-------- Records shown --------

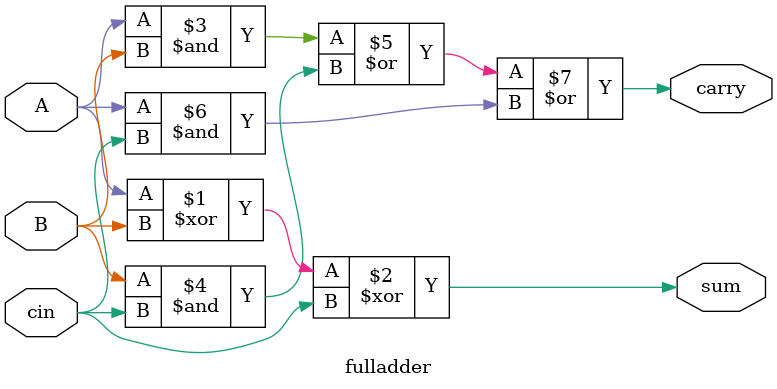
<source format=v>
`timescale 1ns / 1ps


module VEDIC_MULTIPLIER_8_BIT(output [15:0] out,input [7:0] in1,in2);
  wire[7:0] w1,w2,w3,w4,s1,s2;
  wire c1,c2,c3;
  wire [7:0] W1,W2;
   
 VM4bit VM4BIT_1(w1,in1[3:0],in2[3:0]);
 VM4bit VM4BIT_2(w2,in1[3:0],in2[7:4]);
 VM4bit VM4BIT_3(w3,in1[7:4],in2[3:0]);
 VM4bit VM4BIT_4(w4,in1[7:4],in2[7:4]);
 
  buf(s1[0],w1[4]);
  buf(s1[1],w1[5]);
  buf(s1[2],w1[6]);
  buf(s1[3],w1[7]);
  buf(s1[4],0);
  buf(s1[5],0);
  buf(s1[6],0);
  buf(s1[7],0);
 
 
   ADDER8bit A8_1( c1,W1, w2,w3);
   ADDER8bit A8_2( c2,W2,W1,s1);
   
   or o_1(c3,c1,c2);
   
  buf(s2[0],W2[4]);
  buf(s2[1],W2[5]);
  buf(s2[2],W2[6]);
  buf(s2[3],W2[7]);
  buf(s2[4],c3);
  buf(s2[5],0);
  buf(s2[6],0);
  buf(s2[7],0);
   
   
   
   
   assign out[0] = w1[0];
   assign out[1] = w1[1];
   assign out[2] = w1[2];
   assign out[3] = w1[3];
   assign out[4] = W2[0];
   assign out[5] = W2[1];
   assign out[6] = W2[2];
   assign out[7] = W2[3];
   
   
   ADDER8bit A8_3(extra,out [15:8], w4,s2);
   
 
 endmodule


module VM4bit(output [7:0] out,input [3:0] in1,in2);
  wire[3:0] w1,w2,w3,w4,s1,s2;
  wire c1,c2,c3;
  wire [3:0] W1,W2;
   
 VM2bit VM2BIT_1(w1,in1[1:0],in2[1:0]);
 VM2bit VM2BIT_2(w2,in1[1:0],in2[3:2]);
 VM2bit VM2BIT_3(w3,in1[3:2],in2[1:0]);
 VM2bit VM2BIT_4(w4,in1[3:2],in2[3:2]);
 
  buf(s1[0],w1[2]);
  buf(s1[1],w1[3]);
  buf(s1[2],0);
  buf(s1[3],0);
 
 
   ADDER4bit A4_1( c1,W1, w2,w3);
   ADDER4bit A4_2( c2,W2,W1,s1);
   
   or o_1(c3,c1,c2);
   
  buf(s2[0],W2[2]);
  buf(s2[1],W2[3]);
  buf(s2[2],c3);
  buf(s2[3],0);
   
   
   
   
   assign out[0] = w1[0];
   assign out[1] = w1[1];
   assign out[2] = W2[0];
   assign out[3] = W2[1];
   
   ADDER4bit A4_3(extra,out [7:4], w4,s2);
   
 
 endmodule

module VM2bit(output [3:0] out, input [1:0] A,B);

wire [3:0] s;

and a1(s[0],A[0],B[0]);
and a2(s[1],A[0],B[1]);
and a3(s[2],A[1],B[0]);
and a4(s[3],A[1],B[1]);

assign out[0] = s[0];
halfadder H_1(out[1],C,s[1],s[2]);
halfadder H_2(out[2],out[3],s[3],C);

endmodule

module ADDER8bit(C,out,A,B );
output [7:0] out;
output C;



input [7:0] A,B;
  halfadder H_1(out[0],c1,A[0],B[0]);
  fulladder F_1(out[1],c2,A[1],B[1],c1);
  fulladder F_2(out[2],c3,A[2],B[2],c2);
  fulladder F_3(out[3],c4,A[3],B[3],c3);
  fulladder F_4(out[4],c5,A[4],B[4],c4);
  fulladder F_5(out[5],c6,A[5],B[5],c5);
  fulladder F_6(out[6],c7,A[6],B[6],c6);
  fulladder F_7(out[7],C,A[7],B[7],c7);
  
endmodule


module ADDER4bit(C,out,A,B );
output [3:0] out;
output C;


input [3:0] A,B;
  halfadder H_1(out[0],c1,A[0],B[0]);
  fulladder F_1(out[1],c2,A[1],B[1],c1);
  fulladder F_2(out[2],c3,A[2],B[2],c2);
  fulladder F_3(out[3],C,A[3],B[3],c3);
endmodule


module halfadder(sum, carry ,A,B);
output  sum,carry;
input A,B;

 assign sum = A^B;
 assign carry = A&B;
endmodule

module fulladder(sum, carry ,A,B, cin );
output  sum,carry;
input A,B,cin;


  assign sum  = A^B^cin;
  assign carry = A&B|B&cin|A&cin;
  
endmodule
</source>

--------

**Assignment:** Copy the listing above exactly, minus the pictures.

**Task output:**
<source format=v>
`timescale 1ns / 1ps


module VEDIC_MULTIPLIER_8_BIT(output [15:0] out,input [7:0] in1,in2);
  wire[7:0] w1,w2,w3,w4,s1,s2;
  wire c1,c2,c3;
  wire [7:0] W1,W2;
   
 VM4bit VM4BIT_1(w1,in1[3:0],in2[3:0]);
 VM4bit VM4BIT_2(w2,in1[3:0],in2[7:4]);
 VM4bit VM4BIT_3(w3,in1[7:4],in2[3:0]);
 VM4bit VM4BIT_4(w4,in1[7:4],in2[7:4]);
 
  buf(s1[0],w1[4]);
  buf(s1[1],w1[5]);
  buf(s1[2],w1[6]);
  buf(s1[3],w1[7]);
  buf(s1[4],0);
  buf(s1[5],0);
  buf(s1[6],0);
  buf(s1[7],0);
 
 
   ADDER8bit A8_1( c1,W1, w2,w3);
   ADDER8bit A8_2( c2,W2,W1,s1);
   
   or o_1(c3,c1,c2);
   
  buf(s2[0],W2[4]);
  buf(s2[1],W2[5]);
  buf(s2[2],W2[6]);
  buf(s2[3],W2[7]);
  buf(s2[4],c3);
  buf(s2[5],0);
  buf(s2[6],0);
  buf(s2[7],0);
   
   
   
   
   assign out[0] = w1[0];
   assign out[1] = w1[1];
   assign out[2] = w1[2];
   assign out[3] = w1[3];
   assign out[4] = W2[0];
   assign out[5] = W2[1];
   assign out[6] = W2[2];
   assign out[7] = W2[3];
   
   
   ADDER8bit A8_3(extra,out [15:8], w4,s2);
   
 
 endmodule


module VM4bit(output [7:0] out,input [3:0] in1,in2);
  wire[3:0] w1,w2,w3,w4,s1,s2;
  wire c1,c2,c3;
  wire [3:0] W1,W2;
   
 VM2bit VM2BIT_1(w1,in1[1:0],in2[1:0]);
 VM2bit VM2BIT_2(w2,in1[1:0],in2[3:2]);
 VM2bit VM2BIT_3(w3,in1[3:2],in2[1:0]);
 VM2bit VM2BIT_4(w4,in1[3:2],in2[3:2]);
 
  buf(s1[0],w1[2]);
  buf(s1[1],w1[3]);
  buf(s1[2],0);
  buf(s1[3],0);
 
 
   ADDER4bit A4_1( c1,W1, w2,w3);
   ADDER4bit A4_2( c2,W2,W1,s1);
   
   or o_1(c3,c1,c2);
   
  buf(s2[0],W2[2]);
  buf(s2[1],W2[3]);
  buf(s2[2],c3);
  buf(s2[3],0);
   
   
   
   
   assign out[0] = w1[0];
   assign out[1] = w1[1];
   assign out[2] = W2[0];
   assign out[3] = W2[1];
   
   ADDER4bit A4_3(extra,out [7:4], w4,s2);
   
 
 endmodule

module VM2bit(output [3:0] out, input [1:0] A,B);

wire [3:0] s;

and a1(s[0],A[0],B[0]);
and a2(s[1],A[0],B[1]);
and a3(s[2],A[1],B[0]);
and a4(s[3],A[1],B[1]);

assign out[0] = s[0];
halfadder H_1(out[1],C,s[1],s[2]);
halfadder H_2(out[2],out[3],s[3],C);

endmodule

module ADDER8bit(C,out,A,B );
output [7:0] out;
output C;



input [7:0] A,B;
  halfadder H_1(out[0],c1,A[0],B[0]);
  fulladder F_1(out[1],c2,A[1],B[1],c1);
  fulladder F_2(out[2],c3,A[2],B[2],c2);
  fulladder F_3(out[3],c4,A[3],B[3],c3);
  fulladder F_4(out[4],c5,A[4],B[4],c4);
  fulladder F_5(out[5],c6,A[5],B[5],c5);
  fulladder F_6(out[6],c7,A[6],B[6],c6);
  fulladder F_7(out[7],C,A[7],B[7],c7);
  
endmodule


module ADDER4bit(C,out,A,B );
output [3:0] out;
output C;


input [3:0] A,B;
  halfadder H_1(out[0],c1,A[0],B[0]);
  fulladder F_1(out[1],c2,A[1],B[1],c1);
  fulladder F_2(out[2],c3,A[2],B[2],c2);
  fulladder F_3(out[3],C,A[3],B[3],c3);
endmodule


module halfadder(sum, carry ,A,B);
output  sum,carry;
input A,B;

 assign sum = A^B;
 assign carry = A&B;
endmodule

module fulladder(sum, carry ,A,B, cin );
output  sum,carry;
input A,B,cin;


  assign sum  = A^B^cin;
  assign carry = A&B|B&cin|A&cin;
  
endmodule
</source>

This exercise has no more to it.